> [What to produce]:
Using the quarterly results text below, answer each question:
(a) What was SG&A as a percentage of sales in the quarter, and what was it last year?
(b) What was the standard material cost per pound in Q1?
(c) Roughly how large a headwind to Q1 gross margin did utility costs create?

> [Text under study]:
That said, the key question in the quarter is not revenue growth. It is gross margin. Before getting there, I’ll briefly walk through the rest of the P&L. SG&A was $5 million in the quarter, up approximately $300,000 year-over-year, but lower as a percentage of sales at 26.4% compared to 27.3% last year. The increase was primarily driven by salaries, wages, and benefits, rent expense, and stock comp, partially offset by lower incentive bonus expense. Importantly, we view part of the spend as investments in the commercial and technical capability required to support the type of business we are winning. These are not transactional sales cycles. They require responsiveness, formulation knowledge, regulatory awareness, production coordination, and a willingness to work alongside customers to solve complex problems, not simply ship product.
That is why we continue to build the technical bench and customer support model needed to pursue higher value opportunities and deepen long-term partnerships. We also recognize that our current SG&A structure is heavy relative to the size of the business today. That is intentional, it has to translate into growth and earnings leverage. We have built the organization to support a materially larger specialty chemicals platform, roughly 50%-60%, 5% revenue growth from the 25 baseline, without requiring the same level of incremental overhead as the business scales. Our objectives are clear as we invest in this area. Support growth with best-in-class service and technical execution while ensuring that each dollar of revenue growth carries more efficiently through to earnings over time. Further down the P&L, other income was favorable in the quarter, driven primarily by interest income from our cash balance and sublease income.
We had no debt outstanding on the revolver at quarter-end, so the balance sheet continued to contribute positively below the operating line rather than creating a financing drag. Net loss from continuing operations was $2 million, and adjusted EBITDA was a loss of approximately $1 million. Those results are not where we expect the business to be over time, but they also reflect a quarter where re-reported earnings lagged the commercial progress and operational work already underway. Turning to gross profit and margin. Gross profit was $2.8 million or 14.5% of sales, compared to $3.1 million or 17.2% of sales in the prior-year quarter. In dollar terms, gross profit declined by approximately $257,000 year-over-year despite the higher revenue base.
That is not the margin profile we expect from this business, and we are treating it with the level of focus it deserves. As Brian said, the margin compression in Q1 was not driven by a loss of pricing discipline or its deterioration in the customer book. In fact, the clearest evidence is in material economics. Standard material cost was approximately $0.61 per pound in Q1, compared to approximately $0.71 per pound in Q4 and approximately $0.66 per pound for full year 2025. The material side of the business was not the source of the compression. Sourcing actions and cost discipline help protect contribution dollars even as volumes increased. The pressure was concentrated in non-material COGS.
Timing, absorption, routing, labor efficiency, overhead recovery, utilities, freight, and other plant-level costs that show up when new or growing programs move through the system before sourcing, production cadence, inventory positioning, and plant loading are fully optimized. Utilities were a real example of that pressure in the quarter. January and February utility costs ran materially above the Q4 monthly run rate, creating roughly a 150-175 basis point headwind to Q1 gross margin before considering any offsetting action. The larger point is that these pressures were concentrated in controllable conversion costs, not in raw material economics or broad pricing deterioration. Deferred manufacturing variance was also a meaningful timing headwind. As Q1 shipments increased and inventory declined, manufacturing costs previously embedded in inventory flowed through cost of sale.

> [Entries supplied]:

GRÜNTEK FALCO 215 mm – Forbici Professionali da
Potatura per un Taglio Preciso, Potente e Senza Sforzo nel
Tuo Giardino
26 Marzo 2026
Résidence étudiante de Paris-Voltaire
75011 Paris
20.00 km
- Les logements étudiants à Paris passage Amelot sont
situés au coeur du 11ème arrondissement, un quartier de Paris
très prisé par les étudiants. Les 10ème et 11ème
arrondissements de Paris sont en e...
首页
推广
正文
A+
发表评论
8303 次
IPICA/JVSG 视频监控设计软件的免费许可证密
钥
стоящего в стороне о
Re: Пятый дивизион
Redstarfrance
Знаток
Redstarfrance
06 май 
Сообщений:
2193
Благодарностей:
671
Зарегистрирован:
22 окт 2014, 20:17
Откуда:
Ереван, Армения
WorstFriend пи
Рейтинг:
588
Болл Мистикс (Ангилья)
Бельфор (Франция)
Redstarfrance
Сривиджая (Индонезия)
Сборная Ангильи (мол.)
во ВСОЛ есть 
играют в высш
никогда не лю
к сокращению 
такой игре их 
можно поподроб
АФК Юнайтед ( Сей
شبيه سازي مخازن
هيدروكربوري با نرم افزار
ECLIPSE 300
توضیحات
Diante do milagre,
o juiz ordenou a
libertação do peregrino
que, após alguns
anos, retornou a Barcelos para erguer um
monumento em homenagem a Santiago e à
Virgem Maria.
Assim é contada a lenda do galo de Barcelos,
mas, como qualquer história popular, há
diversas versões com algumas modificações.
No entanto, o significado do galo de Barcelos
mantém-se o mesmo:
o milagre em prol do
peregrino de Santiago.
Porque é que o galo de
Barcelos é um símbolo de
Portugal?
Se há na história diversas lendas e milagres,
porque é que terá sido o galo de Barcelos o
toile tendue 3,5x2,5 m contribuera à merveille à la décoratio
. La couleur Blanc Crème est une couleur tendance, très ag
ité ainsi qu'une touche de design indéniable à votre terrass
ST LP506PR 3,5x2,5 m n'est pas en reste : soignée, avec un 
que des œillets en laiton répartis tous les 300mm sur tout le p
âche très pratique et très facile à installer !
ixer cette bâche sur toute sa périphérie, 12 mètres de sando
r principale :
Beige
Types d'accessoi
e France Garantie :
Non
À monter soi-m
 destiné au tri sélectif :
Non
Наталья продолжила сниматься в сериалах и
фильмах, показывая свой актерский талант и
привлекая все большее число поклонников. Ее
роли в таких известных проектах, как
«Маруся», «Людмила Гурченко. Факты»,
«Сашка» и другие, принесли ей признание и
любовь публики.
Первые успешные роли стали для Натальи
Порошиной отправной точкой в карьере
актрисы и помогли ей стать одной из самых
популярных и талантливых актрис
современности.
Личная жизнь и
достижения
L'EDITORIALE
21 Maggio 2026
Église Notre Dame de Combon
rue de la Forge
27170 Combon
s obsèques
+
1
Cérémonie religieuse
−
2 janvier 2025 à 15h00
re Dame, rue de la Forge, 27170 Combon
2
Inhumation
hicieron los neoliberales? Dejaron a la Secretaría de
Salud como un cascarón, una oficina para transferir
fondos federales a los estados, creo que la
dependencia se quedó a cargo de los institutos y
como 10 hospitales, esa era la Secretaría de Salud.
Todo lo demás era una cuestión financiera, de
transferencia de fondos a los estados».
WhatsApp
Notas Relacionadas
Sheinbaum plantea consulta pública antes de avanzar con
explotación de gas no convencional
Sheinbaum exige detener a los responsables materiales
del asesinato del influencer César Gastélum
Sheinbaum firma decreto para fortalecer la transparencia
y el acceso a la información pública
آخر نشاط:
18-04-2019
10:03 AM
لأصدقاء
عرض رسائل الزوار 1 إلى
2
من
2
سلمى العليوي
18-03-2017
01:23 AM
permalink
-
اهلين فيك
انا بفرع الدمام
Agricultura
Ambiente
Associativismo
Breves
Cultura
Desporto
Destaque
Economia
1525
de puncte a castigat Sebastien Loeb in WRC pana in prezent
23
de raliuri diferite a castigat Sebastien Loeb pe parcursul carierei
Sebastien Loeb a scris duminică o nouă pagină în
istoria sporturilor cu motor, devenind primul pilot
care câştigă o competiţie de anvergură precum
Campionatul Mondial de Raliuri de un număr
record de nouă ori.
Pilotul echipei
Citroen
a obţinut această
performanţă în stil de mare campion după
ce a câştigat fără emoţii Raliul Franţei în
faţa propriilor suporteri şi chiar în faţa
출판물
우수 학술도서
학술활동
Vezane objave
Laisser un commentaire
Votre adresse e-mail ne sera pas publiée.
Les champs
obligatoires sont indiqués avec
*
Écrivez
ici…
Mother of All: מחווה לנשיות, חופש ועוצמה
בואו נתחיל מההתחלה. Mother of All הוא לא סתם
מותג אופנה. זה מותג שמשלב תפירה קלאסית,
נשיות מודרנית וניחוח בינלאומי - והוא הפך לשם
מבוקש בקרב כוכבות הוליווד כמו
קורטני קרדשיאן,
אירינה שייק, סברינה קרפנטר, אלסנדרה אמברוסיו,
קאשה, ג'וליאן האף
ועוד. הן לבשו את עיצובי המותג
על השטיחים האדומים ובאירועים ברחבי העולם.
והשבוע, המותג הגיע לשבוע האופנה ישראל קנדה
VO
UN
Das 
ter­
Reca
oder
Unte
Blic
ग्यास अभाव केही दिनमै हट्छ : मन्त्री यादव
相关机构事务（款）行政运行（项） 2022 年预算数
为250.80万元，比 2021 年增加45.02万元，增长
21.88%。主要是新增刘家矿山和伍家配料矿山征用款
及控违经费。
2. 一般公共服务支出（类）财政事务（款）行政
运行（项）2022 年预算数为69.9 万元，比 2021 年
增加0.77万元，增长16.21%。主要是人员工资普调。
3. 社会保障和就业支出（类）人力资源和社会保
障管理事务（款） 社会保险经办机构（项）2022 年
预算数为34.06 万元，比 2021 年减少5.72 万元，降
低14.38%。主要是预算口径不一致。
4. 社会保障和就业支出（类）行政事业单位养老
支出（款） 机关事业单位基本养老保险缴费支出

> [Result below]:
(a) 26.4% in the quarter, compared to 27.3% last year.
(b) Approximately $0.61 per pound.
(c) Roughly 150-175 basis points, before considering any offsetting action.